Date of Award:

2017

Document Type:

Dissertation

Degree Name:

Doctor of Philosophy (PhD)

Department:

Chemistry and Biochemistry

Department name when degree awarded

Chemistry

Advisor/Chair:

Alexander I. Boldyrev

Abstract

While the trial and error approach is still being a dominant pathway for synthesis of various compounds in chemistry, computation-driven approaches have recently been shown to be a very efficient way towards the rational design of new materials with tailored properties. In principle, theoretical design of materials may not only significantly reduce the costs associated with the experiment, but may also result in the prediction of novel compounds possessing completely unexpected geometries. These compounds can serve as long-lived catalysts, powerful batteries, efficient solar cells, or reliable energy storage materials. Since geometric structure of any system is related to its electronic structure, it is very important to understand how atoms are bonded together since the chemical properties of materials depend upon the chemical bonds that make it up.
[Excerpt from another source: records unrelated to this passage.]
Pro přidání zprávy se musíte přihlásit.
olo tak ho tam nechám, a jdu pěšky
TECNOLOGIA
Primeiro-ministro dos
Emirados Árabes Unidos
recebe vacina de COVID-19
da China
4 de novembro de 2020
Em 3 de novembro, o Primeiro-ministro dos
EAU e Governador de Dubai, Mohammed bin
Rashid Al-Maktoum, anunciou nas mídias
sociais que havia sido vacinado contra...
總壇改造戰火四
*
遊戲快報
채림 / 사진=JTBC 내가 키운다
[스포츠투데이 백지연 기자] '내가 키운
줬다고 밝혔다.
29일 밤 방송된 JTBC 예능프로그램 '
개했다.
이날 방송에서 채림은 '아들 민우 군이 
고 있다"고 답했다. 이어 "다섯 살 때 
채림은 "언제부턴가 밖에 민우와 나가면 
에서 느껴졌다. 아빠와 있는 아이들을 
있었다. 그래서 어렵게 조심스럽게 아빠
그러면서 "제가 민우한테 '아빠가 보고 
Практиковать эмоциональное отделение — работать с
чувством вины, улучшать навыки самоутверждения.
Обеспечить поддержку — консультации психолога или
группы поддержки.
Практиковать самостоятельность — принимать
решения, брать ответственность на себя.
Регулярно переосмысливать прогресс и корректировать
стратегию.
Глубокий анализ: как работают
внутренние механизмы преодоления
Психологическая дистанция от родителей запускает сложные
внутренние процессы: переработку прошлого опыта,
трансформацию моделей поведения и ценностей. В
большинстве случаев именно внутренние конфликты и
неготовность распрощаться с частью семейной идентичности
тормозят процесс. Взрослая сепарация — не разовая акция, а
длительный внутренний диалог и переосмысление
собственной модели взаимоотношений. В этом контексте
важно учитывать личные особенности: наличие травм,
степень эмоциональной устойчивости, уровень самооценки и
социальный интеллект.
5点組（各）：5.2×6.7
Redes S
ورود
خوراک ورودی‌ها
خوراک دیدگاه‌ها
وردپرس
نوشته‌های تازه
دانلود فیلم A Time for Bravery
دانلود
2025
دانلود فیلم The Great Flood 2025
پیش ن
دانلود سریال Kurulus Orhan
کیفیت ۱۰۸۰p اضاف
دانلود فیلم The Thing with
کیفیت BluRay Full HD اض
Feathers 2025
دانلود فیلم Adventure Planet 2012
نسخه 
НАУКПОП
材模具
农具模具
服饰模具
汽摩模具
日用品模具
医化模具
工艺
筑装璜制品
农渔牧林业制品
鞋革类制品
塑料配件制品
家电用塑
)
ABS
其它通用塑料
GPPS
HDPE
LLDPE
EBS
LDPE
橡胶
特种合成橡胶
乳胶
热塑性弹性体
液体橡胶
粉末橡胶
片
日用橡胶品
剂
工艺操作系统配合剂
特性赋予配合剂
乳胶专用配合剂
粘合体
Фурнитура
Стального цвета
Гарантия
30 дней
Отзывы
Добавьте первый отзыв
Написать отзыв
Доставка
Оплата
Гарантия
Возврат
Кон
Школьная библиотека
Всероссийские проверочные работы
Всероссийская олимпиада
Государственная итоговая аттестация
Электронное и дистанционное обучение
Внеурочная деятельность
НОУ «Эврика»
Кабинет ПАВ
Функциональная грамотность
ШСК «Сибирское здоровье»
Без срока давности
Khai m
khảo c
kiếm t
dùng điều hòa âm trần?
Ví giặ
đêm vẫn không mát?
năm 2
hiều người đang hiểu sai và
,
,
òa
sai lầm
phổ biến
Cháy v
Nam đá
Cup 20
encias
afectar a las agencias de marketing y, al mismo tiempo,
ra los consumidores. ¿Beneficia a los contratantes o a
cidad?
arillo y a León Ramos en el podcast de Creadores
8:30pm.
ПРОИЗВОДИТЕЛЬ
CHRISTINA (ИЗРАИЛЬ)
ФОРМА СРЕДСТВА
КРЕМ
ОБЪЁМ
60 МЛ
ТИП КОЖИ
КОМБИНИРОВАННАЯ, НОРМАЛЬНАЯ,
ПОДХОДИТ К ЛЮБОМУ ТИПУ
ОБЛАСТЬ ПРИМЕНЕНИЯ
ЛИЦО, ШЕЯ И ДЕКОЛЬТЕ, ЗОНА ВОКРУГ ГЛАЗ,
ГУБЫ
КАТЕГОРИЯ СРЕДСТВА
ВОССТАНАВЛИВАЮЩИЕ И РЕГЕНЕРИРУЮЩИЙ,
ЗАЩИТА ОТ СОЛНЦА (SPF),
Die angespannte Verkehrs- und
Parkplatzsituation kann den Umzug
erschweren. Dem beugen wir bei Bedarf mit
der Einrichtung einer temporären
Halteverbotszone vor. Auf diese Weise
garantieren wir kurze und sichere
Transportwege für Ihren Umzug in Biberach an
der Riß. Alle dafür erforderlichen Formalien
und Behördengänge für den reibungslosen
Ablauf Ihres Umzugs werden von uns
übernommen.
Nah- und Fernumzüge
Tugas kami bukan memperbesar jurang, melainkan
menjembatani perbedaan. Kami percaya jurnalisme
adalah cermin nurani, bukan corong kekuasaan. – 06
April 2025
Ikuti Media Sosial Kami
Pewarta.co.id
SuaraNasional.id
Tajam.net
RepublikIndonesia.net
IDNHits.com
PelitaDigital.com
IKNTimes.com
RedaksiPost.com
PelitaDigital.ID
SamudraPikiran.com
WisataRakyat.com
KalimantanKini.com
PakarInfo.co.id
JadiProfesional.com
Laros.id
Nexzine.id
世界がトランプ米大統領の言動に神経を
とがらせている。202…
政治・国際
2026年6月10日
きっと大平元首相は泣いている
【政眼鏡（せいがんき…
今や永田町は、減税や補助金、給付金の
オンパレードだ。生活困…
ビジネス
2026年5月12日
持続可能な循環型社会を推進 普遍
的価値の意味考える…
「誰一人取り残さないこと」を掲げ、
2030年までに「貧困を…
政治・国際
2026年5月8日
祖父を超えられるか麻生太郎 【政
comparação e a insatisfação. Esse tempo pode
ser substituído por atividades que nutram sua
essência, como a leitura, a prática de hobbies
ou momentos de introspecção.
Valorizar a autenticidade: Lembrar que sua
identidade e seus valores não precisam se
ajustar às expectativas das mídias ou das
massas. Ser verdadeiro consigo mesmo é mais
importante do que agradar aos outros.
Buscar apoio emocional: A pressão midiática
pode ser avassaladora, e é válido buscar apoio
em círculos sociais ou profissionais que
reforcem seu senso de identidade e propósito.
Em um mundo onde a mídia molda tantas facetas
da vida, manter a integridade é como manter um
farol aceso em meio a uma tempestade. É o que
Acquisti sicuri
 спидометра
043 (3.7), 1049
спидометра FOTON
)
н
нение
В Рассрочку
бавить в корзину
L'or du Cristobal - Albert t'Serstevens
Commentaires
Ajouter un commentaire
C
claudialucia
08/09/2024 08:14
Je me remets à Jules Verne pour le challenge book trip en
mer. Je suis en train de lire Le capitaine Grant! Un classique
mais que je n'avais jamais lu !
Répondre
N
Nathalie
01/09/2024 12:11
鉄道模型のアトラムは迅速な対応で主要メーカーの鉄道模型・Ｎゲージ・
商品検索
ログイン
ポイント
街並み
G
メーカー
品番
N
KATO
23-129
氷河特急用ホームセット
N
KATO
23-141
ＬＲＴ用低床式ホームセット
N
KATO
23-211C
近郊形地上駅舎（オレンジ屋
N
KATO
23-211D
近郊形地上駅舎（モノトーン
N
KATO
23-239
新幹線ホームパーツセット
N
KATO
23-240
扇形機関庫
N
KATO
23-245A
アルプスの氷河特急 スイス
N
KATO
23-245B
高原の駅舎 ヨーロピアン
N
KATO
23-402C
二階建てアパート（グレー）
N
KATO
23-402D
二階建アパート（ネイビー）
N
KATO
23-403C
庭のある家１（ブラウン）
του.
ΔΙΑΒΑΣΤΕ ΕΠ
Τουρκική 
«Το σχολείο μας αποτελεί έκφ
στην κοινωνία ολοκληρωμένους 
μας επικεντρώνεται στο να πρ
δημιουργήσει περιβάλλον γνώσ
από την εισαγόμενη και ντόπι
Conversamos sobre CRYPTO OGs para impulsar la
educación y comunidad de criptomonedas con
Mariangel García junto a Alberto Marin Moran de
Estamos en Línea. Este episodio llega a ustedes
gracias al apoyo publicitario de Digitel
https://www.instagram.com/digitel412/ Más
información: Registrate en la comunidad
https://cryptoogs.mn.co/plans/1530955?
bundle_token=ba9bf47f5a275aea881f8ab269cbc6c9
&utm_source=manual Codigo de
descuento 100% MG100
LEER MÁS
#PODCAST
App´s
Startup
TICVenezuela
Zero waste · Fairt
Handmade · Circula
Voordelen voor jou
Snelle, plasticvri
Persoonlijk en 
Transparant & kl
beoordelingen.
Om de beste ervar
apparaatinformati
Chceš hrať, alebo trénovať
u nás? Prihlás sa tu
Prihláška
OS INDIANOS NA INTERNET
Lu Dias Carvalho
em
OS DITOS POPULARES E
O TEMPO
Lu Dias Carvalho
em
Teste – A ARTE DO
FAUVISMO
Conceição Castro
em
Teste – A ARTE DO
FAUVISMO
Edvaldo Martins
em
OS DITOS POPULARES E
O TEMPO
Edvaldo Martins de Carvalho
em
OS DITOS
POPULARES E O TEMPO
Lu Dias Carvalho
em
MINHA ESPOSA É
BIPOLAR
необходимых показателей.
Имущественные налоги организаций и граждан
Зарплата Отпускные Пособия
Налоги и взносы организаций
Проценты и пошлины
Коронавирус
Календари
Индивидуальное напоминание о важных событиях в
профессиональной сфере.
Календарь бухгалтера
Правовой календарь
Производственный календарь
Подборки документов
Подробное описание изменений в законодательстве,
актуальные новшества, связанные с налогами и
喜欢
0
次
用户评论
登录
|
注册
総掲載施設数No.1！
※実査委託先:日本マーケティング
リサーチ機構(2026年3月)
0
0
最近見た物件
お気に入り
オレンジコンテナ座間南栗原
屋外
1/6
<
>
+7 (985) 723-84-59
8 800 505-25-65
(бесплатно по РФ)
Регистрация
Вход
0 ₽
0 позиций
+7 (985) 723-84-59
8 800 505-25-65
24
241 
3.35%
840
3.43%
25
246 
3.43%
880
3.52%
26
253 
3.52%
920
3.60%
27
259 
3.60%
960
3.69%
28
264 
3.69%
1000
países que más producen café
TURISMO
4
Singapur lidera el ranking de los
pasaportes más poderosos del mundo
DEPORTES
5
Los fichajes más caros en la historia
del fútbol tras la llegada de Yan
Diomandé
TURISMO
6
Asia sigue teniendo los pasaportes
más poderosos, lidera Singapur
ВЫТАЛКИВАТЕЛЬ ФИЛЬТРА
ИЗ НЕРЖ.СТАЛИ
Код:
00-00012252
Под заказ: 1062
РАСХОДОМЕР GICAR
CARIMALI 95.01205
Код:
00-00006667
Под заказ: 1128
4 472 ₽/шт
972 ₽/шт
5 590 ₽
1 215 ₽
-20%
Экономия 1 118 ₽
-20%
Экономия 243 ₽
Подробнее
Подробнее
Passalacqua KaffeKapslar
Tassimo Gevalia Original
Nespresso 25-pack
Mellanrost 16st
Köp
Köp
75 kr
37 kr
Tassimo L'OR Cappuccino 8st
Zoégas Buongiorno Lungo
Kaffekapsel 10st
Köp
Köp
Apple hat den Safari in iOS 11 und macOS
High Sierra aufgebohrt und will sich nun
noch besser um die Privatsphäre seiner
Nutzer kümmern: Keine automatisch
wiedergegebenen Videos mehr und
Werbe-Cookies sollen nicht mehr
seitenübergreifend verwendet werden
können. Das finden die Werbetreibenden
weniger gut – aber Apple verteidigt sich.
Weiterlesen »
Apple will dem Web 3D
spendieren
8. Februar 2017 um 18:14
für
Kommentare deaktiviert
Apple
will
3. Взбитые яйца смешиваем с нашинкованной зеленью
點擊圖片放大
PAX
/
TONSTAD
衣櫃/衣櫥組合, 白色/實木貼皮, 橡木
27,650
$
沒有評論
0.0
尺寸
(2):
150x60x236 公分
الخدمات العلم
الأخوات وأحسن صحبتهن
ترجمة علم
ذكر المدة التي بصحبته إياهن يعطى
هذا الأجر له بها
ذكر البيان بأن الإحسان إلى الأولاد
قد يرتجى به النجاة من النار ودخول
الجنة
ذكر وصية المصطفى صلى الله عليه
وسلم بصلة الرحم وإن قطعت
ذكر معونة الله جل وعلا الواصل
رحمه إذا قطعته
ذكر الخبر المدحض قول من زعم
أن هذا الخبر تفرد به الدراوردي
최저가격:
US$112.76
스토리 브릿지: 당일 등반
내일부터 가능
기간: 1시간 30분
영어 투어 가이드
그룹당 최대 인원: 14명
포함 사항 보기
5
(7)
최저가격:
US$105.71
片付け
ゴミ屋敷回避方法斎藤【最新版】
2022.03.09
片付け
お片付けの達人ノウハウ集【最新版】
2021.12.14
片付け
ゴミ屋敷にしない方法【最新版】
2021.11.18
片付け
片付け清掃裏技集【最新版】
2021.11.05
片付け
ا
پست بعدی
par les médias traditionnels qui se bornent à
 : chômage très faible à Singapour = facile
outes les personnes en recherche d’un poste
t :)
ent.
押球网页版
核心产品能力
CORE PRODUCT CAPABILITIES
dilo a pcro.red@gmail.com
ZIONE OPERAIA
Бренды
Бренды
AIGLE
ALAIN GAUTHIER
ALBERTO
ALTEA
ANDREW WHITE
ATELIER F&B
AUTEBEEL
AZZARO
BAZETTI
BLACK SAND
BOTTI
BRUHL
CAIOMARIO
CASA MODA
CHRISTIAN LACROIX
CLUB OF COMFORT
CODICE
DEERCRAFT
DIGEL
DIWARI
Armed with this knowledge, researchers are able to develop theoretical models and design principles, which can be used to describe the geometry of the given system as well as rationally design novel species possessing desired structures and properties. The common thread of this dissertation was the development of the chemical bonding models for a vast range of chemical systems, including gas-phase clusters observed in a molecular beam or isolated in a condensed phase, various hypervalent iodine molecules, experimentally made two-dimensional materials of carbon and boron, as well as theoretically predicted molecular chains and atom-thin sheets awaiting their experimental confirmation.